Give the records again exactly, with every character kept.
Study material section start
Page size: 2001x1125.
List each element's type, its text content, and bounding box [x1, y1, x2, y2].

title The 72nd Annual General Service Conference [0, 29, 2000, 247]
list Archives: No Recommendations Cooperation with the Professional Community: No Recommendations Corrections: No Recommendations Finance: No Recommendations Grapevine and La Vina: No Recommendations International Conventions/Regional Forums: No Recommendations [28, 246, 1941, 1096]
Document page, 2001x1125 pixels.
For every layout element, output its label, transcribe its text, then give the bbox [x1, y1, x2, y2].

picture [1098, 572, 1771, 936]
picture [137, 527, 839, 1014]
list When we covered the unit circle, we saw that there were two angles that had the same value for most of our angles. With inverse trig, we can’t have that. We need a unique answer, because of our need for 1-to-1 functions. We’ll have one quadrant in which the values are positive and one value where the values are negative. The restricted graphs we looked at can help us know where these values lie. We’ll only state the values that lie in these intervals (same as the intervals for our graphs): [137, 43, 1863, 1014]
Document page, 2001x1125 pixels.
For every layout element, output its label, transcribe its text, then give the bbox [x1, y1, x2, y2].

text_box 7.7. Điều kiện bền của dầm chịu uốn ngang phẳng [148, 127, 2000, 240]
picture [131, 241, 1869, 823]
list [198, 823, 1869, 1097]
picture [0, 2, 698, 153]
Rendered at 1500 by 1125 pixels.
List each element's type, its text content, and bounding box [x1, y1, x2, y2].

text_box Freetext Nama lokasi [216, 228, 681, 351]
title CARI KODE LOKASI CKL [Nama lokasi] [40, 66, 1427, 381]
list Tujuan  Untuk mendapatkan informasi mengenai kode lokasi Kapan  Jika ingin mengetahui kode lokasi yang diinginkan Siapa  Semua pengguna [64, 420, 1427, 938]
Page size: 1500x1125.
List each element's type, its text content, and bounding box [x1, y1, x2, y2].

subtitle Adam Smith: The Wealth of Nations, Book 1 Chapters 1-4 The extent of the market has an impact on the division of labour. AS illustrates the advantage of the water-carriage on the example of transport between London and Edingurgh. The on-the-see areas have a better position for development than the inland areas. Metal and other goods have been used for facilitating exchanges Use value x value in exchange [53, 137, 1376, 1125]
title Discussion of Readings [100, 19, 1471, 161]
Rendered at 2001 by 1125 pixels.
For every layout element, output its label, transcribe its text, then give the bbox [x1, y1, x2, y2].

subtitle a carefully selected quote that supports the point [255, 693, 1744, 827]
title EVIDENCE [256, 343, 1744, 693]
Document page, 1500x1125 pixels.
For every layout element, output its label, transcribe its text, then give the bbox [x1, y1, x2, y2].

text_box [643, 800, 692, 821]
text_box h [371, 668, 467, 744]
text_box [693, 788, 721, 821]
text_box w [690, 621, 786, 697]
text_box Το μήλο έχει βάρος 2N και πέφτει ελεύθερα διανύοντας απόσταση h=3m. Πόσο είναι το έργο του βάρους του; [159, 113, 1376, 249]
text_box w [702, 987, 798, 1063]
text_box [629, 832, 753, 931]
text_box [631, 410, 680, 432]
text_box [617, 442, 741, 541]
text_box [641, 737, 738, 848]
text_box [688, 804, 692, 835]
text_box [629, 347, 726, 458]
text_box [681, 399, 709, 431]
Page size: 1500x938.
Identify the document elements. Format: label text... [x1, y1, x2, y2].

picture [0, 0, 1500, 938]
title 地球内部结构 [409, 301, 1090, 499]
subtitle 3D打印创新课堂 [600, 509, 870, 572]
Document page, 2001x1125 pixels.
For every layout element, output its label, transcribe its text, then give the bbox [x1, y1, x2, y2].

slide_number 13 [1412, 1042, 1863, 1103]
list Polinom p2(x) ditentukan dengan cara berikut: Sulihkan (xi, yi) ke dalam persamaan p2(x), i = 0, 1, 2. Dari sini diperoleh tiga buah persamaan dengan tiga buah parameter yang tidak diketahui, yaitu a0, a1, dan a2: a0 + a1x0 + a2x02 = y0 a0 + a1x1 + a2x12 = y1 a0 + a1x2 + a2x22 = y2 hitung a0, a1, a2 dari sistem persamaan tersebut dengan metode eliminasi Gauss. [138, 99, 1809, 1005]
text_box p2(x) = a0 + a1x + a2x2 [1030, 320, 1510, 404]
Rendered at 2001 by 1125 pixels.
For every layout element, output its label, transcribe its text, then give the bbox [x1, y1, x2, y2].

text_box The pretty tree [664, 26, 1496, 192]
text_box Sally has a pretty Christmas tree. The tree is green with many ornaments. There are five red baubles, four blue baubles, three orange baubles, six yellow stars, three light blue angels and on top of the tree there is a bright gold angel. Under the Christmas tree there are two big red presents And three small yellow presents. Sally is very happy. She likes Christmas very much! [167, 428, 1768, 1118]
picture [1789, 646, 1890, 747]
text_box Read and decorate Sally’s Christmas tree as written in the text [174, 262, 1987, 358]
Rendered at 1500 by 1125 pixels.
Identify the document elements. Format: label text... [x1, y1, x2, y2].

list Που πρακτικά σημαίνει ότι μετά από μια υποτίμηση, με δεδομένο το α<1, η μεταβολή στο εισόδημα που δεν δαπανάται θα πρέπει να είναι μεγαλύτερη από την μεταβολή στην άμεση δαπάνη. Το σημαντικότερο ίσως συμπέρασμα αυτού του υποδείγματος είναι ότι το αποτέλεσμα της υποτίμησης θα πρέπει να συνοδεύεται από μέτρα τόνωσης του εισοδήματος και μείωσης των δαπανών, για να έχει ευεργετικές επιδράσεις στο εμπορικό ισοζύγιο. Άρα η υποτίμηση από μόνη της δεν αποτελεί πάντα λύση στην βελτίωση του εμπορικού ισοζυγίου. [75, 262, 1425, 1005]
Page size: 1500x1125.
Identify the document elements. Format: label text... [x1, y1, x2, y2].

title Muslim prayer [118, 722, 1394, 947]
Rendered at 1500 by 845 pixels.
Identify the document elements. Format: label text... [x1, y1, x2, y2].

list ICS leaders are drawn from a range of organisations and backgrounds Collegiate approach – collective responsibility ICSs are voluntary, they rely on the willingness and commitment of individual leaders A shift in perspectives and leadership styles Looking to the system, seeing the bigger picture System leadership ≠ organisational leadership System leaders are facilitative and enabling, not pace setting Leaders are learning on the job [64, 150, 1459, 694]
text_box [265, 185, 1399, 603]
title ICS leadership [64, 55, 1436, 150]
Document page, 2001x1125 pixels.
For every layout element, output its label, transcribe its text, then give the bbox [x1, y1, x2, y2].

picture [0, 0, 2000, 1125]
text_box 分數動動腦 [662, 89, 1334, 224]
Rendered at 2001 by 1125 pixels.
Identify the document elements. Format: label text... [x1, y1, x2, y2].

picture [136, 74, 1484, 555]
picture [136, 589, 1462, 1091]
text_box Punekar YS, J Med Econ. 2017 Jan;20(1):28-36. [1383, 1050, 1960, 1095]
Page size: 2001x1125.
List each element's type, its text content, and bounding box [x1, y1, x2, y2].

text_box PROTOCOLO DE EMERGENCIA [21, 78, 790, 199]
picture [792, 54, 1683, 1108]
Study material section end
● **The completed task**:
Page size: 2001x1125.
List each element's type, its text content, and bounding box [x1, y1, x2, y2].

title The 72nd Annual General Service Conference [0, 29, 2000, 247]
list Archives: No Recommendations Cooperation with the Professional Community: No Recommendations Corrections: No Recommendations Finance: No Recommendations Grapevine and La Vina: No Recommendations International Conventions/Regional Forums: No Recommendations [28, 246, 1941, 1096]
Document page, 2001x1125 pixels.
For every layout element, output its label, transcribe its text, then give the bbox [x1, y1, x2, y2].

picture [1098, 572, 1771, 936]
picture [137, 527, 839, 1014]
list When we covered the unit circle, we saw that there were two angles that had the same value for most of our angles. With inverse trig, we can’t have that. We need a unique answer, because of our need for 1-to-1 functions. We’ll have one quadrant in which the values are positive and one value where the values are negative. The restricted graphs we looked at can help us know where these values lie. We’ll only state the values that lie in these intervals (same as the intervals for our graphs): [137, 43, 1863, 1014]
Document page, 2001x1125 pixels.
For every layout element, output its label, transcribe its text, then give the bbox [x1, y1, x2, y2].

text_box 7.7. Điều kiện bền của dầm chịu uốn ngang phẳng [148, 127, 2000, 240]
picture [131, 241, 1869, 823]
list [198, 823, 1869, 1097]
picture [0, 2, 698, 153]
Rendered at 1500 by 1125 pixels.
List each element's type, its text content, and bounding box [x1, y1, x2, y2].

text_box Freetext Nama lokasi [216, 228, 681, 351]
title CARI KODE LOKASI CKL [Nama lokasi] [40, 66, 1427, 381]
list Tujuan  Untuk mendapatkan informasi mengenai kode lokasi Kapan  Jika ingin mengetahui kode lokasi yang diinginkan Siapa  Semua pengguna [64, 420, 1427, 938]
Page size: 1500x1125.
List each element's type, its text content, and bounding box [x1, y1, x2, y2].

subtitle Adam Smith: The Wealth of Nations, Book 1 Chapters 1-4 The extent of the market has an impact on the division of labour. AS illustrates the advantage of the water-carriage on the example of transport between London and Edingurgh. The on-the-see areas have a better position for development than the inland areas. Metal and other goods have been used for facilitating exchanges Use value x value in exchange [53, 137, 1376, 1125]
title Discussion of Readings [100, 19, 1471, 161]
Rendered at 2001 by 1125 pixels.
For every layout element, output its label, transcribe its text, then give the bbox [x1, y1, x2, y2].

subtitle a carefully selected quote that supports the point [255, 693, 1744, 827]
title EVIDENCE [256, 343, 1744, 693]
Document page, 1500x1125 pixels.
For every layout element, output its label, transcribe its text, then give the bbox [x1, y1, x2, y2].

text_box [643, 800, 692, 821]
text_box h [371, 668, 467, 744]
text_box [693, 788, 721, 821]
text_box w [690, 621, 786, 697]
text_box Το μήλο έχει βάρος 2N και πέφτει ελεύθερα διανύοντας απόσταση h=3m. Πόσο είναι το έργο του βάρους του; [159, 113, 1376, 249]
text_box w [702, 987, 798, 1063]
text_box [629, 832, 753, 931]
text_box [631, 410, 680, 432]
text_box [617, 442, 741, 541]
text_box [641, 737, 738, 848]
text_box [688, 804, 692, 835]
text_box [629, 347, 726, 458]
text_box [681, 399, 709, 431]
Page size: 1500x938.
Identify the document elements. Format: label text... [x1, y1, x2, y2].

picture [0, 0, 1500, 938]
title 地球内部结构 [409, 301, 1090, 499]
subtitle 3D打印创新课堂 [600, 509, 870, 572]
Document page, 2001x1125 pixels.
For every layout element, output its label, transcribe its text, then give the bbox [x1, y1, x2, y2].

slide_number 13 [1412, 1042, 1863, 1103]
list Polinom p2(x) ditentukan dengan cara berikut: Sulihkan (xi, yi) ke dalam persamaan p2(x), i = 0, 1, 2. Dari sini diperoleh tiga buah persamaan dengan tiga buah parameter yang tidak diketahui, yaitu a0, a1, dan a2: a0 + a1x0 + a2x02 = y0 a0 + a1x1 + a2x12 = y1 a0 + a1x2 + a2x22 = y2 hitung a0, a1, a2 dari sistem persamaan tersebut dengan metode eliminasi Gauss. [138, 99, 1809, 1005]
text_box p2(x) = a0 + a1x + a2x2 [1030, 320, 1510, 404]
Rendered at 2001 by 1125 pixels.
For every layout element, output its label, transcribe its text, then give the bbox [x1, y1, x2, y2].

text_box The pretty tree [664, 26, 1496, 192]
text_box Sally has a pretty Christmas tree. The tree is green with many ornaments. There are five red baubles, four blue baubles, three orange baubles, six yellow stars, three light blue angels and on top of the tree there is a bright gold angel. Under the Christmas tree there are two big red presents And three small yellow presents. Sally is very happy. She likes Christmas very much! [167, 428, 1768, 1118]
picture [1789, 646, 1890, 747]
text_box Read and decorate Sally’s Christmas tree as written in the text [174, 262, 1987, 358]
Rendered at 1500 by 1125 pixels.
Identify the document elements. Format: label text... [x1, y1, x2, y2].

list Που πρακτικά σημαίνει ότι μετά από μια υποτίμηση, με δεδομένο το α<1, η μεταβολή στο εισόδημα που δεν δαπανάται θα πρέπει να είναι μεγαλύτερη από την μεταβολή στην άμεση δαπάνη. Το σημαντικότερο ίσως συμπέρασμα αυτού του υποδείγματος είναι ότι το αποτέλεσμα της υποτίμησης θα πρέπει να συνοδεύεται από μέτρα τόνωσης του εισοδήματος και μείωσης των δαπανών, για να έχει ευεργετικές επιδράσεις στο εμπορικό ισοζύγιο. Άρα η υποτίμηση από μόνη της δεν αποτελεί πάντα λύση στην βελτίωση του εμπορικού ισοζυγίου. [75, 262, 1425, 1005]
Page size: 1500x1125.
Identify the document elements. Format: label text... [x1, y1, x2, y2].

title Muslim prayer [118, 722, 1394, 947]
Rendered at 1500 by 845 pixels.
Identify the document elements. Format: label text... [x1, y1, x2, y2].

list ICS leaders are drawn from a range of organisations and backgrounds Collegiate approach – collective responsibility ICSs are voluntary, they rely on the willingness and commitment of individual leaders A shift in perspectives and leadership styles Looking to the system, seeing the bigger picture System leadership ≠ organisational leadership System leaders are facilitative and enabling, not pace setting Leaders are learning on the job [64, 150, 1459, 694]
text_box [265, 185, 1399, 603]
title ICS leadership [64, 55, 1436, 150]
Document page, 2001x1125 pixels.
For every layout element, output its label, transcribe its text, then give the bbox [x1, y1, x2, y2].

picture [0, 0, 2000, 1125]
text_box 分數動動腦 [662, 89, 1334, 224]
Rendered at 2001 by 1125 pixels.
Identify the document elements. Format: label text... [x1, y1, x2, y2].

picture [136, 74, 1484, 555]
picture [136, 589, 1462, 1091]
text_box Punekar YS, J Med Econ. 2017 Jan;20(1):28-36. [1383, 1050, 1960, 1095]
Page size: 2001x1125.
List each element's type, its text content, and bounding box [x1, y1, x2, y2].

text_box PROTOCOLO DE EMERGENCIA [21, 78, 790, 199]
picture [792, 54, 1683, 1108]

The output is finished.